We also analysed population structure using the Bayesian clustering method in the STRUCTURE program (Pritchard et al. 2000) implemented via the R package strataG v2.5.01 (Archer et al. 2017). For this analysis, we further filtered the dataset on loci based on linkage disequilibrium (LD) using the function gl.filter.ld in dartR (12,269 loci were retained after filtering; Gruber et al. 2018). Using the structureRun function (Archer et al. 2017), we ran a model with the following parameters: correlated allele frequency among populations, a burn-in period of 100,000 and 100,000 MCMC iterations, and used the admixture model. STRUCTURE can yield erroneous inferences when samples from different populations are uneven (e.g., Kalinowski 2011; Puechmaille 2016), but changing some parameters can overcome this issue (Wang 2017). Since our sample was unbalanced, we followed Wang (2017) and set the parameter alpha to 1.0/K (1.0/8 = 0.125; we searched for up to eight ‘populations’), and used the alternative ancestry prior (uniprioralpha = 0). We ran analyses for K = 1–8, each replicated 20 times and used diagnostic plots of number of groups (K) and first- and second-order changes in LnP(K) as described in Evanno et al. (2005) to compare support for different numbers of clusters. We then used function CLUMPP in strataG (Archer et al. 2017) to average the results and minimise variance across iterations (Jakobsson and Rosenberg 2007).

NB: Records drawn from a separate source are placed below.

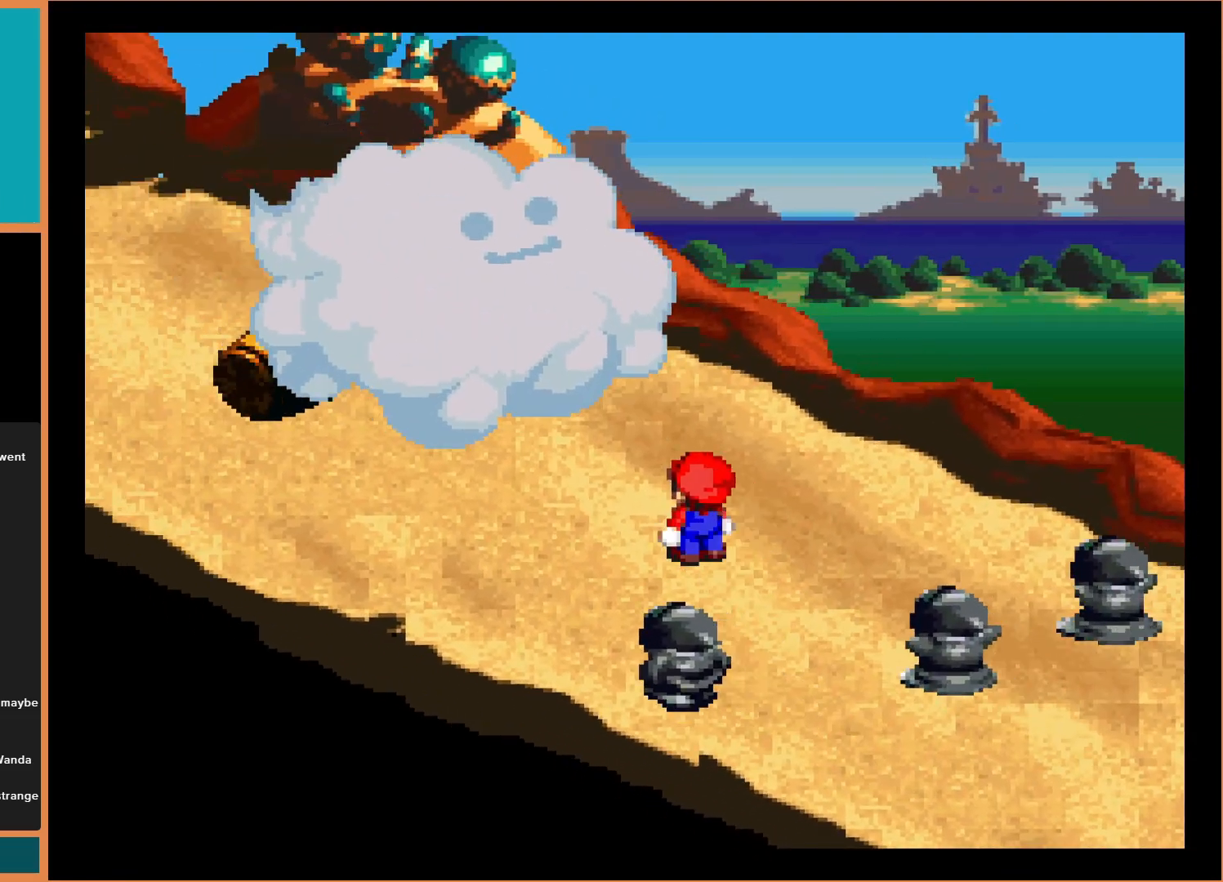
{"buttons": ["B", "DPAD_LEFT"], "events": [[333, "B", "down"], [400, "DPAD_LEFT", "down"]]}
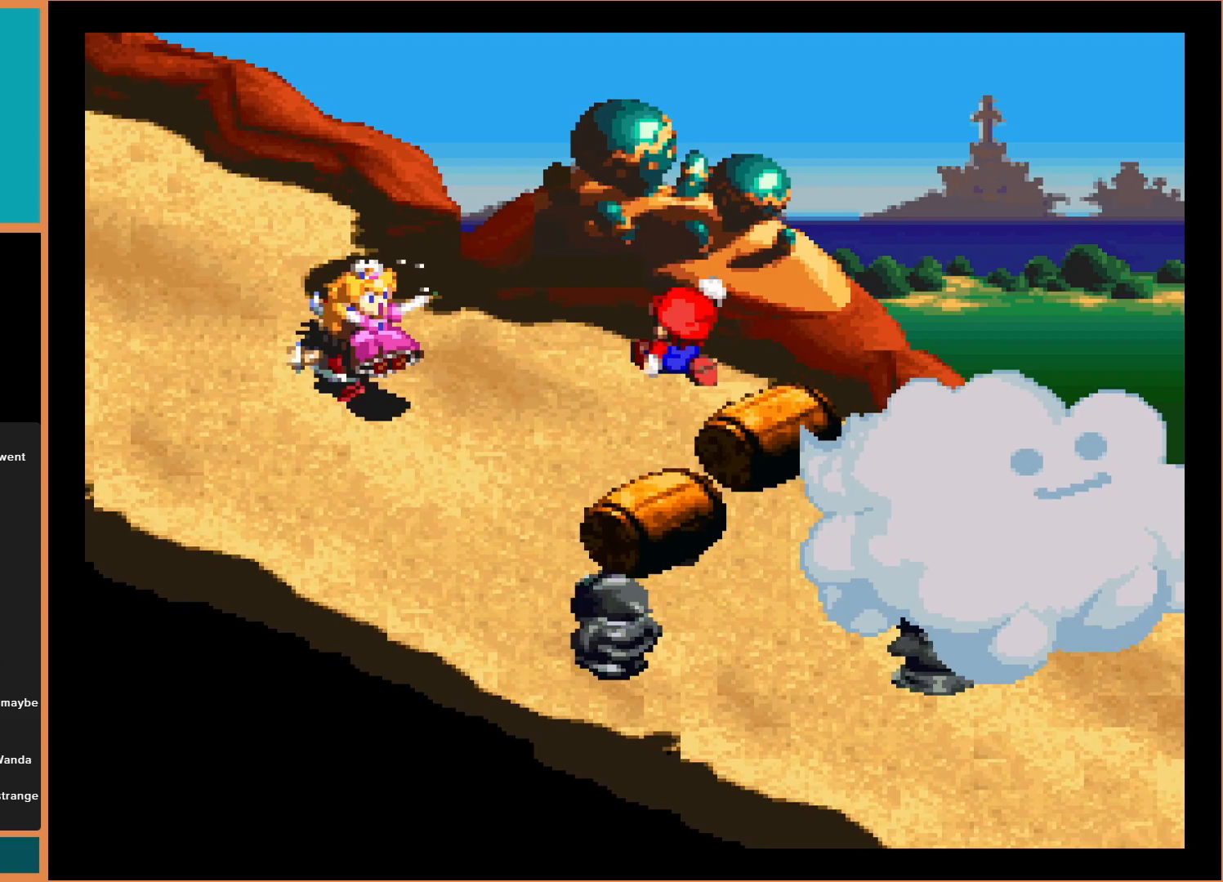
{"buttons": ["DPAD_UP"], "events": [[67, "B", "up"], [167, "DPAD_LEFT", "up"], [467, "DPAD_UP", "down"]]}
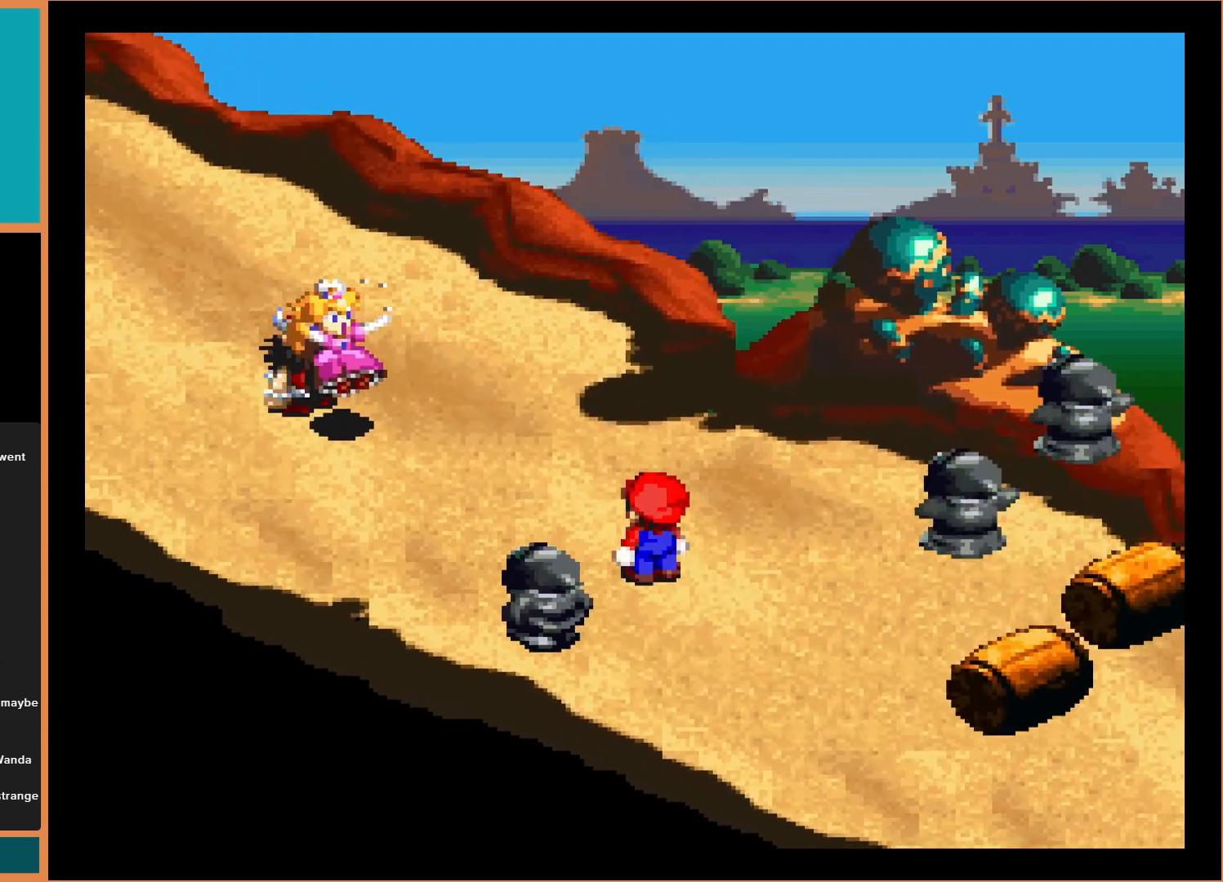
{"buttons": [], "events": [[200, "DPAD_LEFT", "down"], [333, "DPAD_UP", "up"], [367, "DPAD_LEFT", "up"]]}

Identification of immigrants
To identify the individual origin and investigate possible source-sink dynamics, we conducted an individual genetic assignment analysis using the R package ‘rubias’ v.0.3.0 (Moran and Anderson 2018). We used the function self_assign, which assigns individuals to the population of origin using a leave-one-out procedure. Working through each individual in the dataset, the method removes an individual and uses the remaining individuals as a reference panel to calculate the likelihood of that genotype arising in every possible source population. It reports likelihoods for ‘reporting units’, which can be the same as the candidate source populations or a collection of local populations combined (Moran and Anderson 2018). We first ran an analysis keeping all our source populations (Maria Is., Tinderbox, North Bruny Is., South Bruny Is., Partridge Is.) as reporting units, except for Southport where there were too few samples. North Bruny and South Bruny were separated based on results from STRUCTURE and DAPC and we kept Tinderbox and Partridge Is. separate from North Bruny and South Bruny, respectively, because we wished to quantify dispersal among these locations. We also conducted an analysis in which we combined individuals from Partridge Is. and South Bruny Is. into one reporting unit (i.e., South Bruny) given their proximity and results from STRUCTURE and DAPC.

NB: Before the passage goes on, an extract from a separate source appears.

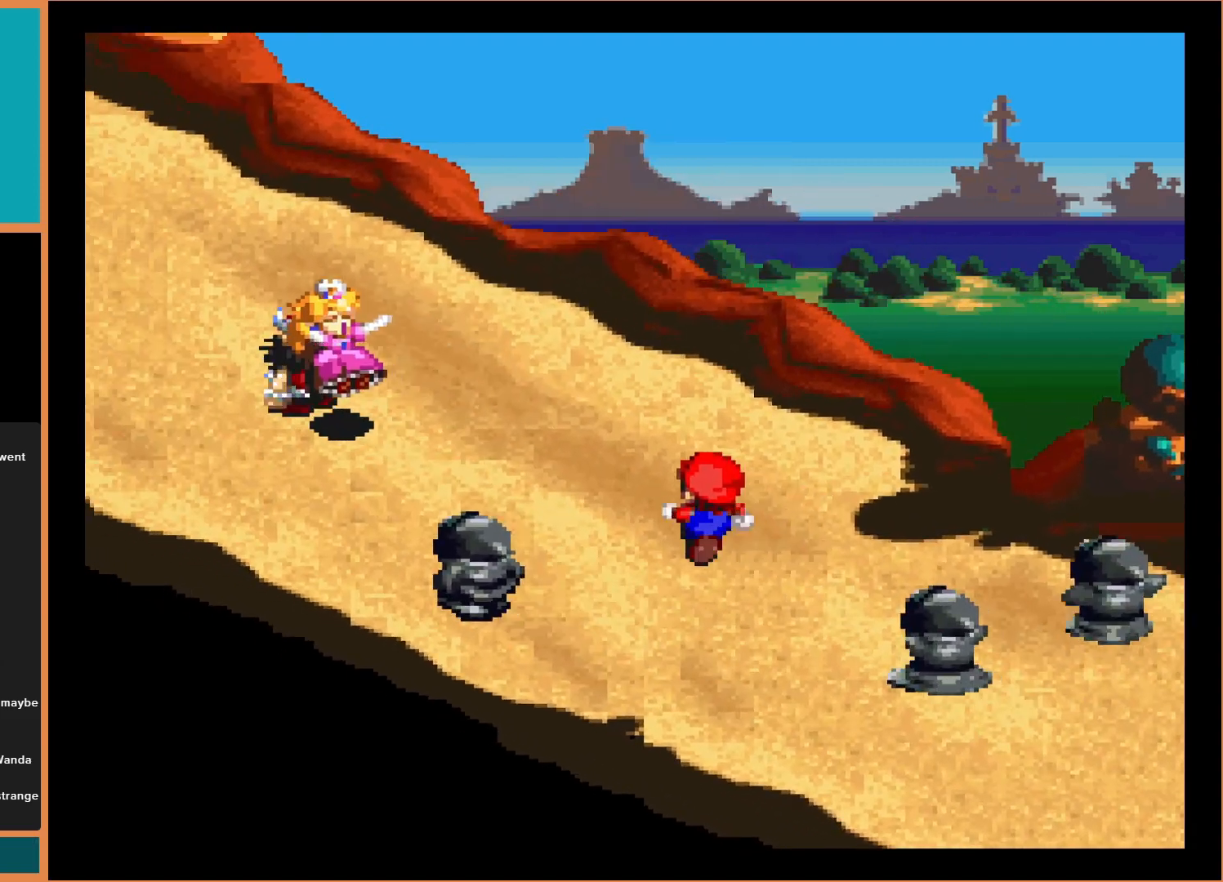
{"buttons": ["DPAD_LEFT"], "events": [[433, "DPAD_LEFT", "down"]]}
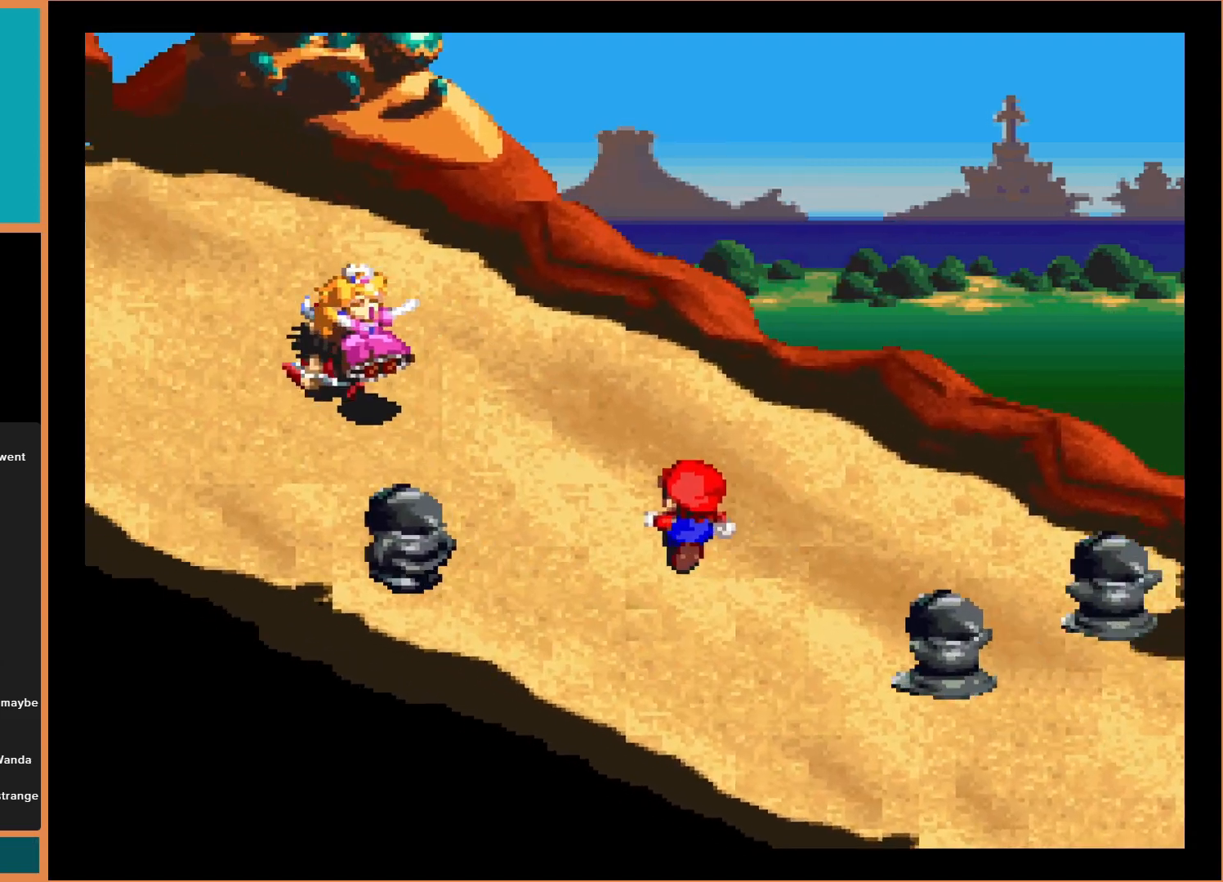
{"buttons": ["DPAD_LEFT"], "events": [[100, "DPAD_LEFT", "up"], [433, "DPAD_LEFT", "down"]]}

Local effective population size (N̂ e)
We estimated local effective population size using the single-sample bias-corrected LD method (Waples 2006; Waples and Do 2010) using the software NEESTIMATOR v2.1 (Do et al. 2014) via the function gl.LDNe in dartR (Gruber et al. 2018). For this analysis, we filtered the SNPs by 100% repeatability (4393 SNPs retained). To account for the population structure we found (see results; Luikart et al. 2010), we combined individuals from South Bruny Is., Partridge Is. and Southport into one group (i.e., South Bruny), Tinderbox and North Bruny into another group (i.e., North Bruny) and kept Maria Is. separated. Because Tinderbox is a geographically distinct population with different threats and management issues, we re-run the analysis to estimate N̂e for North Bruny and Tinderbox separately as well. Even though the LD method seems robust to certain levels of migration (Waples 2010), for Tinderbox we removed six individuals that migrated from Bruny Is. identified in the assignment analysis (see results) as they can cause upward bias in local effective population size estimates (Luikart et al. 2010). We conducted analyses under the assumptions of monogamy and random mating. We screened out rare alleles (which can create upward bias in LD estimates) with frequencies below two critical values (Pcrit = 0.02 and 0.05; Turner et al. 2001; Waples and Do 2010), and calculated confidence intervals using the jackknife method (Waples and Do 2008; Do et al. 2014).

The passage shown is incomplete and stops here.